▸ やること
下にある利尻島の温泉宿の文章から、「温泉も海鮮も良き、夕映えの宿 - 利尻富士温泉」から「望スポット・ペシ岬のすぐ隣。」までを一字も変えずに書き出してください。

▸ 元の文章

温泉も海鮮も良き、夕映えの宿 - 利尻富士温泉 ヘラさんの家

利尻富士温泉 ヘラさんの家
利尻島と礼文島。行ってみたいと思うことはあっても、最果ての離島イメージがあるためか、実際に計画を立てて実行に移すにはハードルが高い。そんなとき頼りになるのが仲間内の「人生で一度は行きたい」シリーズ企画への相談。道北を訪れたいメンバーは多く、経験者を中心に計画がどんどん具体化していった。助かるわあ。

今回は観光メインの旅で温泉めぐりはしないが、利尻島にも温泉宿はある。お世話になったペンション「ヘラさんの家」もそうだ。展望スポット・ペシ岬のすぐ隣。

しっかりとした温泉感のあるお湯を楽しめる。夏とは思えぬ寒風吹きすさぶ日だったから、ぬくぬくできて生き返った気分。助かるわあ。

▸ 一覧

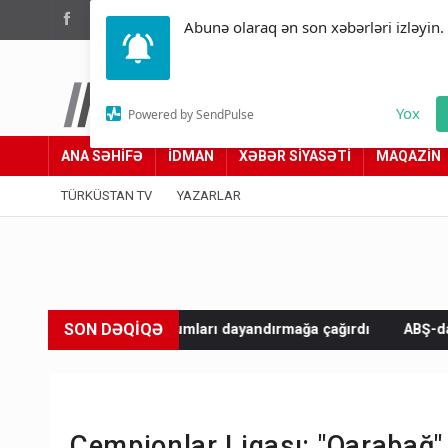
(012) 449 94 05
Abunə olaraq ən son xəbərləri izləyin.
Türküstan.az
Yox
Powered by SendPulse
Adımız yolumuzdur
ANA SƏHİFƏ
İDMAN
XƏBƏR SİYASƏTİ
MAQAZİN
TÜRKÜSTAN TV
YAZARLAR
SON DƏQİQƏ
a hücumları dayandırmağa çağırdı
ABŞ-dan Kubaya qarşı yeni 
Çempionlar Liqası: "Qarabağ"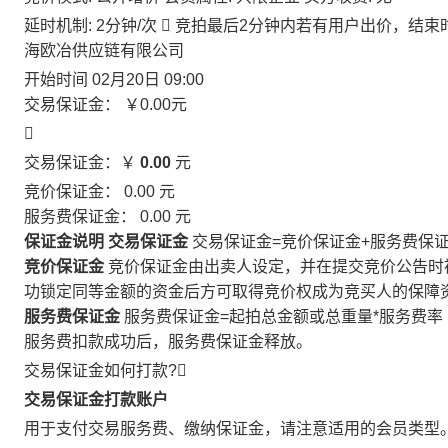
延时机制: 2分钟/次

竞拍最后2分钟内若有用户出价，结束
海欧冶供应链有限公司
开始时间
02月20日 09:00
交易保证金：
￥0.00
元

交易保证金：￥
0.00
元
竞价保证金：
0.00
元
服务费保证金：
0.00
元
保证金说明
交易保证金
交易保证金=竞价保证金+服务费保
竞价保证金
竞价保证金由出卖人设定，并在提交竞价公告时
功锁定同等金额的资金后方可取得竞价权成为竞买人的保障
服务费保证金
服务费保证金=起拍总金额或总重量*服务费率
服务费扣款成功后，服务费保证金释放。
交易保证金如何打款?

交易保证金打款账户
用于支付交易服务费、缴纳保证金，请注意适用的会员类型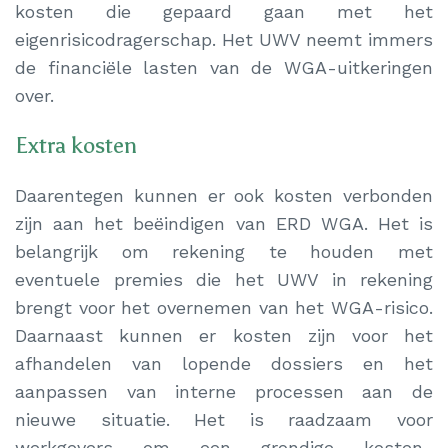
kosten die gepaard gaan met het
eigenrisicodragerschap. Het UWV neemt immers
de financiële lasten van de WGA-uitkeringen
over.
Extra kosten
Daarentegen kunnen er ook kosten verbonden
zijn aan het beëindigen van ERD WGA. Het is
belangrijk om rekening te houden met
eventuele premies die het UWV in rekening
brengt voor het overnemen van het WGA-risico.
Daarnaast kunnen er kosten zijn voor het
afhandelen van lopende dossiers en het
aanpassen van interne processen aan de
nieuwe situatie. Het is raadzaam voor
werkgevers om een grondige kosten-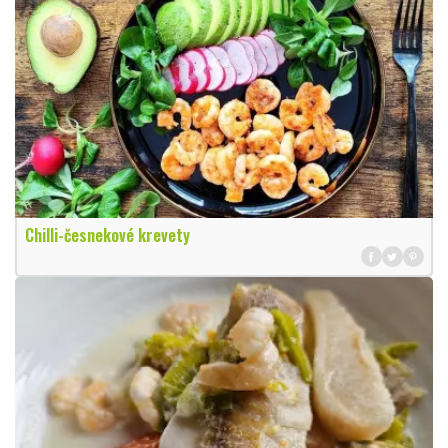
Chilli-česnekové krevety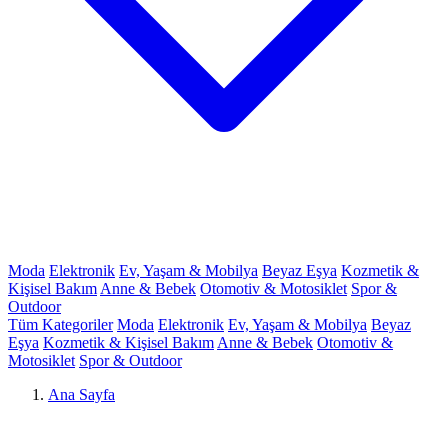
Moda
Elektronik
Ev, Yaşam & Mobilya
Beyaz Eşya
Kozmetik &
Kişisel Bakım
Anne & Bebek
Otomotiv & Motosiklet
Spor &
Outdoor
Tüm Kategoriler
Moda
Elektronik
Ev, Yaşam & Mobilya
Beyaz
Eşya
Kozmetik & Kişisel Bakım
Anne & Bebek
Otomotiv &
Motosiklet
Spor & Outdoor
Ana Sayfa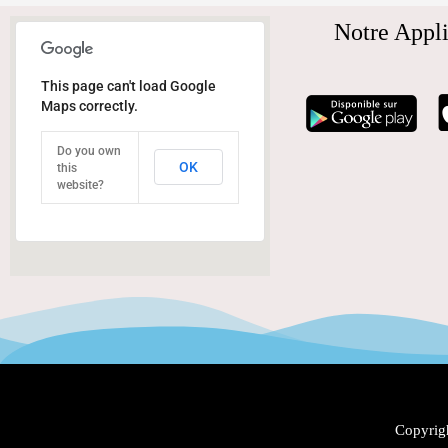
Notre Appli
This page can't load Google
Maps correctly.
Do you own
OK
this
website?
Copyrigh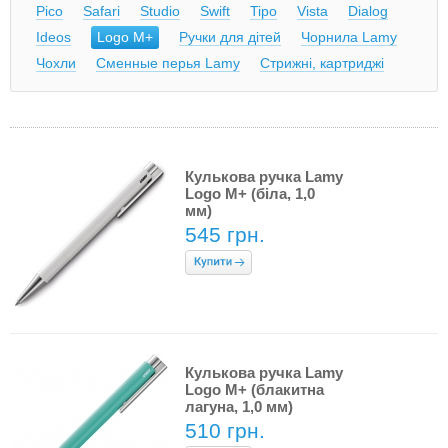
Pico
Safari
Studio
Swift
Tipo
Vista
Dialog
Ideos
Logo M+
Ручки для дітей
Чорнила Lamy
Чохли
Сменные перья Lamy
Стрижні, картриджі
Кулькова ручка Lamy
Logo M+ (біла, 1,0
мм)
545 грн.
Кулькова ручка Lamy
Logo M+ (блакитна
лагуна, 1,0 мм)
510 грн.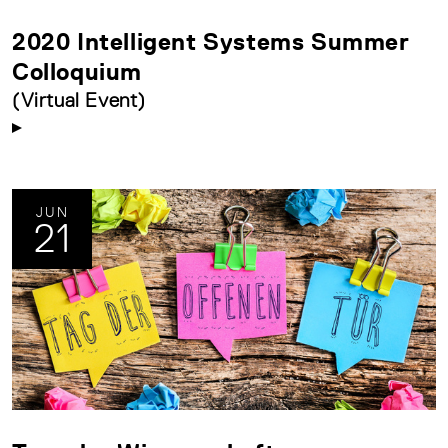
2020 Intelligent Systems Summer
Colloquium
(Virtual Event)
JUN
21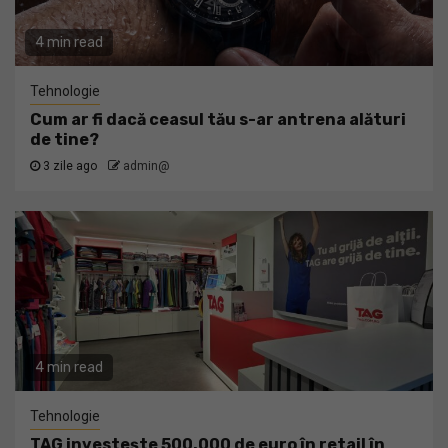
4 min read
Tehnologie
Cum ar fi dacă ceasul tău s-ar antrena alături
de tine?
3 zile ago
admin@
4 min read
Tehnologie
TAG investește 500.000 de euro în retail în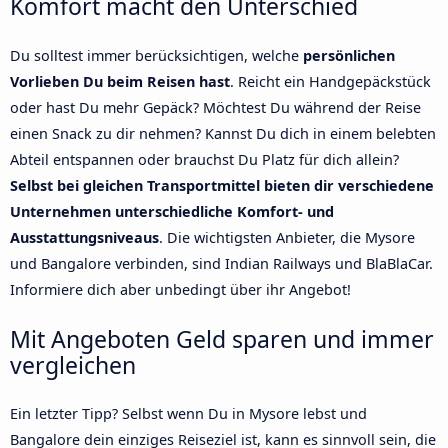
Komfort macht den Unterschied
Du solltest immer berücksichtigen, welche
persönlichen
Vorlieben Du beim Reisen hast
. Reicht ein Handgepäckstück
oder hast Du mehr Gepäck? Möchtest Du während der Reise
einen Snack zu dir nehmen? Kannst Du dich in einem belebten
Abteil entspannen oder brauchst Du Platz für dich allein?
Selbst bei gleichen Transportmittel bieten dir verschiedene
Unternehmen unterschiedliche Komfort- und
Ausstattungsniveaus
. Die wichtigsten Anbieter, die Mysore
und Bangalore verbinden, sind Indian Railways und BlaBlaCar.
Informiere dich aber unbedingt über ihr Angebot!
Mit Angeboten Geld sparen und immer
vergleichen
Ein letzter Tipp? Selbst wenn Du in Mysore lebst und
Bangalore dein einziges Reiseziel ist, kann es sinnvoll sein, die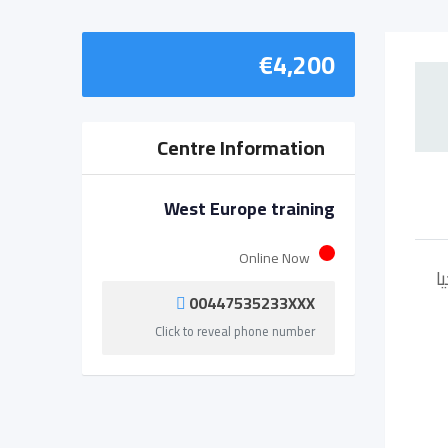
€
4,200
Centre Information
West Europe training
Online Now
ا
00447535233XXX
Click to reveal phone number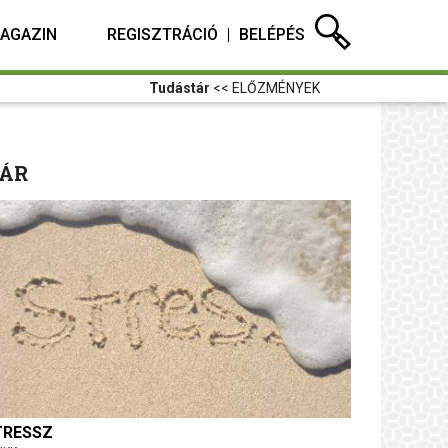
AGAZIN
REGISZTRÁCIÓ
BELÉPÉS
Tudástár
<< ELŐZMÉNYEK
ÁR
TRESSZ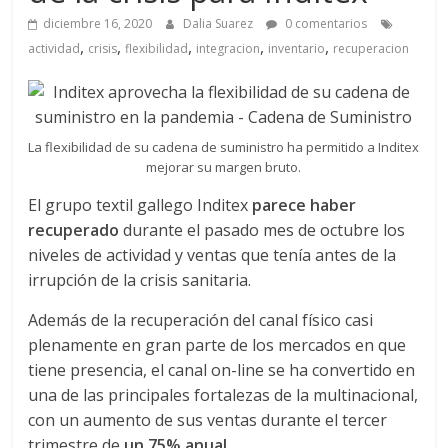
a
diciembre 16, 2020
Dalia Suarez
0 comentarios
,
,
,
,
,
q
actividad
crisis
flexibilidad
integracion
inventario
recuperacion
u
La flexibilidad de su cadena de suministro ha permitido a Inditex
i
mejorar su margen bruto.
El grupo textil gallego Inditex
parece haber
n
recuperado
durante el pasado mes de octubre los
niveles de actividad y ventas que tenía antes de la
a
irrupción de la crisis sanitaria.
Además de la recuperación del canal físico casi
–
plenamente en gran parte de los mercados en que
tiene presencia, el canal on-line se ha convertido en
T
una de las principales fortalezas de la multinacional,
con un aumento de sus ventas durante el tercer
trimestre de
un 75% anual
.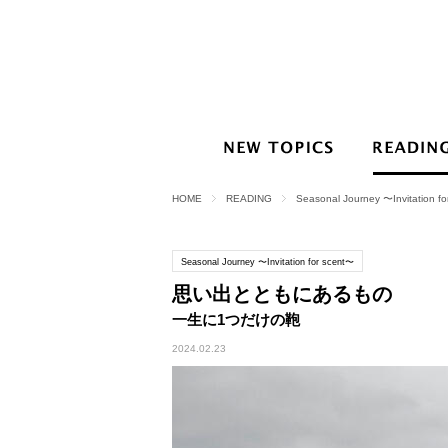
HOME
READING
Seasonal Journey 〜Invitation f
Seasonal Journey 〜Invitation for scent〜
思い出とともにあるもの
一生に1つだけの鞄
2024.02.23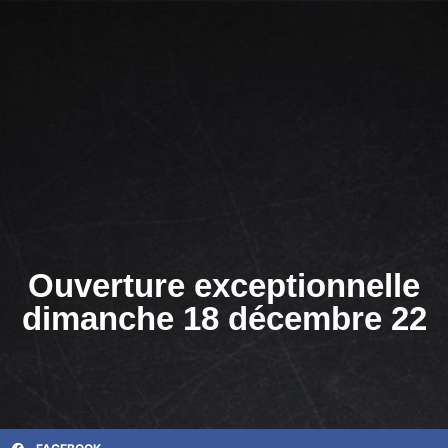
Ouverture exceptionnelle
dimanche 18 décembre 22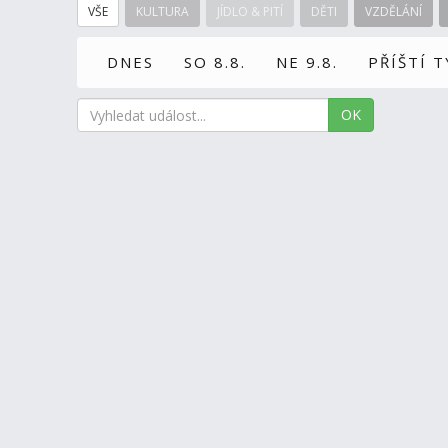
VŠE
KULTURA
JÍDLO & PITÍ
DĚTI
VZDĚLÁNÍ
DNES
SO 8.8.
NE 9.8.
PŘÍŠTÍ 
OK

▸ あなたの答え
温泉も海鮮も良き、夕映えの宿 - 利尻富士温泉 ヘラさんの家

利尻富士温泉 ヘラさんの家
利尻島と礼文島。行ってみたいと思うことはあっても、最果ての離島イメージがあるためか、実際に計画を立てて実行に移すにはハードルが高い。そんなとき頼りになるのが仲間内の「人生で一度は行きたい」シリーズ企画への相談。道北を訪れたいメンバーは多く、経験者を中心に計画がどんどん具体化していった。助かるわあ。

今回は観光メインの旅で温泉めぐりはしないが、利尻島にも温泉宿はある。お世話になったペンション「ヘラさんの家」もそうだ。展望スポット・ペシ岬のすぐ隣。